We're seeing some odd behavior when we move the database, like users losing group affiliation and such, and I'm curious how portable and environment-agnostic this database really is. I have a sneaking suspicion that something is bound to the machine key or the domain.

A: 

The users are bound to the application name. You could check it and see if the application name each user is linked to corresponds to the application name on the web.config on your production server.

Apart from that, when you are porting membership to another database, you should make sure that you are taking not only tables but all the stored procedures as well. If, for any reason, you are just porting your database schema, you should run Aspnet_regsql.exe before you port it.

Daniel C.S.
But in a backup and restore situation, wouldn't all the stored procs come over anyway?
Deane
A: 

Yes they should work fine.

Only place where you need to be careful is password management. .Net membership providers may use machine specific keys to encrypt or hash the passwords.
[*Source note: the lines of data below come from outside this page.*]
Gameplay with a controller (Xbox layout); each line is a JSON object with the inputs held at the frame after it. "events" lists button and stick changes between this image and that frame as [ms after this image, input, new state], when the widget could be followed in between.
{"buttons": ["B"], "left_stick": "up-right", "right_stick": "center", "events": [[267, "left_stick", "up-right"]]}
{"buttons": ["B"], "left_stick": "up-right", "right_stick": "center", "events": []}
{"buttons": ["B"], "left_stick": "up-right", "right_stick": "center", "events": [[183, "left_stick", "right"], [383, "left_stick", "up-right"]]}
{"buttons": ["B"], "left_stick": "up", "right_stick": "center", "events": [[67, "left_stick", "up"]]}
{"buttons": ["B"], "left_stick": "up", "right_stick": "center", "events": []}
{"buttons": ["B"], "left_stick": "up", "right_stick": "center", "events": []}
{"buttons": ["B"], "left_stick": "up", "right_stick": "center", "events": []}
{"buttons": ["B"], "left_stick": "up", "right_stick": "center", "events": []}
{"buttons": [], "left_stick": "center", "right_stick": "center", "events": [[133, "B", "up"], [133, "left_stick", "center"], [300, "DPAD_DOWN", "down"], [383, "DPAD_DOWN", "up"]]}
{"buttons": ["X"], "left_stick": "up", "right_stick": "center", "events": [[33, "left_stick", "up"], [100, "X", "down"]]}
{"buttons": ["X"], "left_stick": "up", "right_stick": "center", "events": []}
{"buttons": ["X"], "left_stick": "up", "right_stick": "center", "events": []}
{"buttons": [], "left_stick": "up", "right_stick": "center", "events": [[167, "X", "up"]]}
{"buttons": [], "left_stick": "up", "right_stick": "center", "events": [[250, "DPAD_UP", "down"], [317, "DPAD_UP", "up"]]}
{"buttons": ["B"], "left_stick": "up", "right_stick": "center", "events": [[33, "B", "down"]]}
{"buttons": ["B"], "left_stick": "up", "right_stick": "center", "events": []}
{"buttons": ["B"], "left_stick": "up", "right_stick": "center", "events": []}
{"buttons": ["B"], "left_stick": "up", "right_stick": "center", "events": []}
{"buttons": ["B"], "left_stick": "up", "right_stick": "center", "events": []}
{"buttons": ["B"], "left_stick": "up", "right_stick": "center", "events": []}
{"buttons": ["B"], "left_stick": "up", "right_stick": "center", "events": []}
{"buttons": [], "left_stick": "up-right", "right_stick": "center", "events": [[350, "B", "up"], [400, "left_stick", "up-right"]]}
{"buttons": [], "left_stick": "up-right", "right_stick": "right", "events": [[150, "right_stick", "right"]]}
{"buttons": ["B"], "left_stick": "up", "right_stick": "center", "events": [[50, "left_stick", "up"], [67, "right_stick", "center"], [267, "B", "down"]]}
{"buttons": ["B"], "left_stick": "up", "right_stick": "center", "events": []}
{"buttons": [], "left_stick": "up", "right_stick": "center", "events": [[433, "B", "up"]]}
But there's a work-around where in you tell the asp.net application to use specific machine key and not the auto-generated machine specific keys.

In my application, I keep my passwords encrypted and I have specified my machine-key as below for encryption/decryption. When I do this, I can port my development database to production server or also migrate database from one production server to another very much easily.

  <machineKey validationKey="<your-validation-key>" decryptionKey="<your-decryption-key>" validation="SHA1"/>

There's nothing else you need to worry about regarding migration while working with MembershipProviders.

this. __curious_geek
If you didn't do this, and just let the provider has the passwords with the auto-generated machine key, is there anyway to recover from this? I don't know if this is my problem, but if we assume that the password hash was specific to a particular machine...what do you do about that?
Deane
I have never actually looked into this situation since we pro-actively took care of it by doing it this way. I think you should be able to retrieve the machine-key from machine.config in your case. Will write back here if I find something fruit-ful on this subject.